For development purposes or to install the latest version, you can install from source using Poetry:

The project uses a modular environment system to separate core functionality, development requirements, and workflow dependencies. Environment files are located in the `environments/` directory:

##### Core Environment Setup

For basic usage of sr2silo:
```bash
make setup
```
This creates the core conda environment with essential dependencies and installs the package using Poetry.

##### Development Environment

For development work:
```bash
make setup-dev
```
This command sets up the development environment with Poetry.
##### Workflow Environment

For working with the snakemake workflow:
```bash
make setup-workflow
```
This creates an environment specifically configured for running the sr2silo in snakemake workflows.

##### All Environments

You can set up all environments at once:
```bash
make setup-all
```

### Additional Setup for Development

After setting up the development environment:
```bash
conda activate sr2silo-dev
poetry install --with dev
poetry run pre-commit install
```

### Run Tests

```bash
make test
```
or
```bash
conda activate sr2silo-dev
pytest
```

### Usage

sr2silo follows a two-step workflow:

1. **Process data:** `sr2silo process-from-vpipe --help`
2. **Submit to Loculus:** `sr2silo submit-to-loculus --help`

#### Quick Start

```bash
# Process data
sr2silo process-from-vpipe \
    --input-file input.bam \
    --sample-id SAMPLE_001 \
    --timeline-file timeline.tsv \
    --organism covid \
    --output-fp output.ndjson.zst

# Submit to Loculus
sr2silo submit-to-loculus \
    --processed-file output.ndjson.zst
```

**Supported organisms:** `covid`, `rsva` (and others as references are added)

For detailed usage, organism configuration, and environment variables, see the [documentation](docs/usage/).

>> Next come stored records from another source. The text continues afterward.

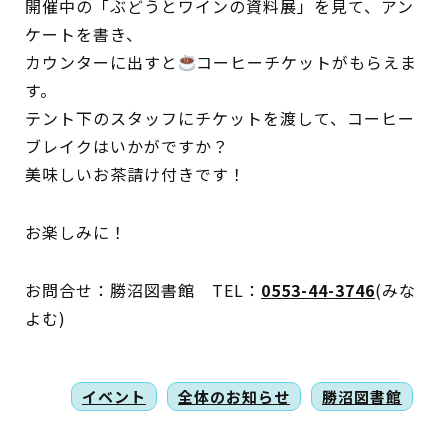
開催中の「ぶどうとワインの資料展」を見て、アン
ケートを書き、
カウンターに出すと
コーヒーチケットがもらえま
す。
テント下のスタッフにチケットを渡して、コーヒー
ブレイクはいかがですか？
美味しいお茶請け付きです！
お楽しみに！
お問合せ：勝沼図書館 TEL：
0553-44-3746
(みな
よむ)
イベント
全体のお知らせ
勝沼図書館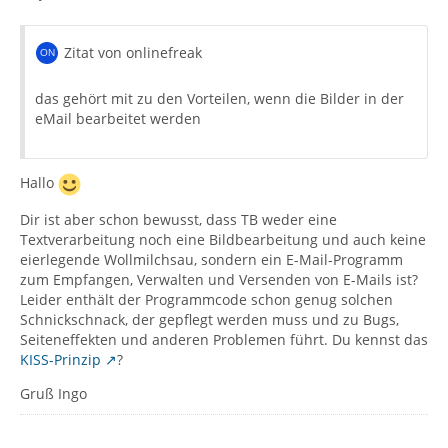
Zitat von onlinefreak
das gehört mit zu den Vorteilen, wenn die Bilder in der
eMail bearbeitet werden
Hallo
Dir ist aber schon bewusst, dass TB weder eine
Textverarbeitung noch eine Bildbearbeitung und auch keine
eierlegende Wollmilchsau, sondern ein E-Mail-Programm
zum Empfangen, Verwalten und Versenden von E-Mails ist?
Leider enthält der Programmcode schon genug solchen
Schnickschnack, der gepflegt werden muss und zu Bugs,
Seiteneffekten und anderen Problemen führt. Du kennst das
KISS-Prinzip
?
Gruß Ingo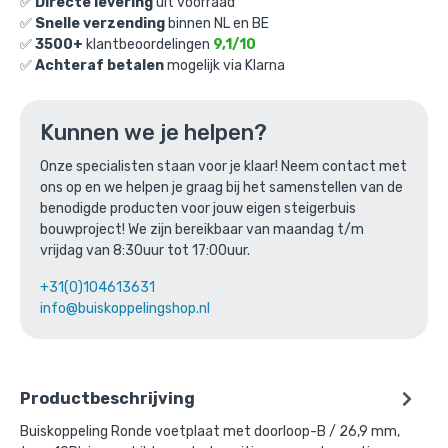
€
3,95
✅
Directe levering
uit voorraad
excl. BTW
✅
Snelle verzending
binnen NL en BE
✅
3500+
klantbeoordelingen
9,1/10
Ga naar winkelmandje
✅
Achteraf betalen
mogelijk via Klarna
of verder winkelen
Kunnen we je helpen?
Onze specialisten staan voor je klaar! Neem contact met
Bovenstaande product wordt vaak
ons op en we helpen je graag bij het samenstellen van de
gecombineerd met:
benodigde producten voor jouw eigen steigerbuis
bouwproject! We zijn bereikbaar van maandag t/m
vrijdag van 8:30uur tot 17:00uur.
+31(0)104613631
info@buiskoppelingshop.nl
Productbeschrijving
Buiskoppeling Ronde voetplaat met doorloop-B / 26,9 mm,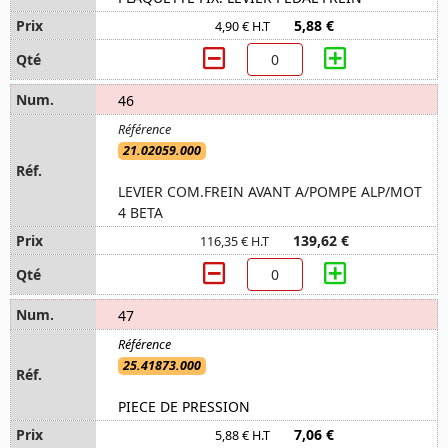
5,88 €
4,90 € H.T
46
21.02059.000
LEVIER COM.FREIN AVANT A/POMPE ALP/MOT
4 BETA
139,62 €
116,35 € H.T
47
25.41873.000
PIECE DE PRESSION
7,06 €
5,88 € H.T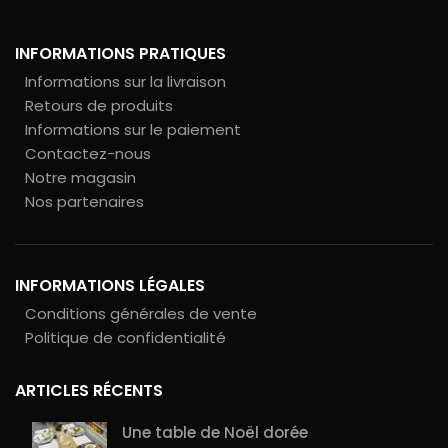
INFORMATIONS PRATIQUES
Informations sur la livraison
Retours de produits
Informations sur le paiement
Contactez-nous
Notre magasin
Nos partenaires
INFORMATIONS LÉGALES
Conditions générales de vente
Politique de confidentialité
ARTICLES RÉCENTS
Une table de Noël dorée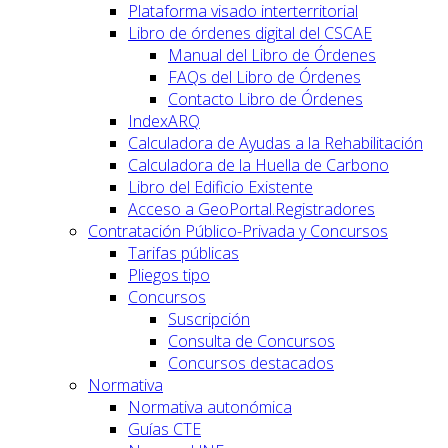
Plataforma visado interterritorial
Libro de órdenes digital del CSCAE
Manual del Libro de Órdenes
FAQs del Libro de Órdenes
Contacto Libro de Órdenes
IndexARQ
Calculadora de Ayudas a la Rehabilitación
Calculadora de la Huella de Carbono
Libro del Edificio Existente
Acceso a GeoPortal.Registradores
Contratación Público-Privada y Concursos
Tarifas públicas
Pliegos tipo
Concursos
Suscripción
Consulta de Concursos
Concursos destacados
Normativa
Normativa autonómica
Guías CTE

### Multi-Virus Deployment

For instructions on deploying the workflow for multiple viruses on a cluster with automatic daily resubmission, see the [Deployment Guide](docs/usage/deployment.md) or `deployments/README.md`.

### Environment Variables

sr2silo supports configuration via environment variables (CLI parameters take precedence):

```bash
export ORGANISM=covid
export KEYCLOAK_TOKEN_URL=https://auth.example.com/token
export BACKEND_URL=https://api.example.com/submit
export GROUP_ID=123
export USERNAME=your-username
export PASSWORD=your-password

sr2silo process-from-vpipe --input-file input.bam --sample-id SAMPLE_001 ...
```

See [docs/usage/](docs/usage/) for complete environment variable reference.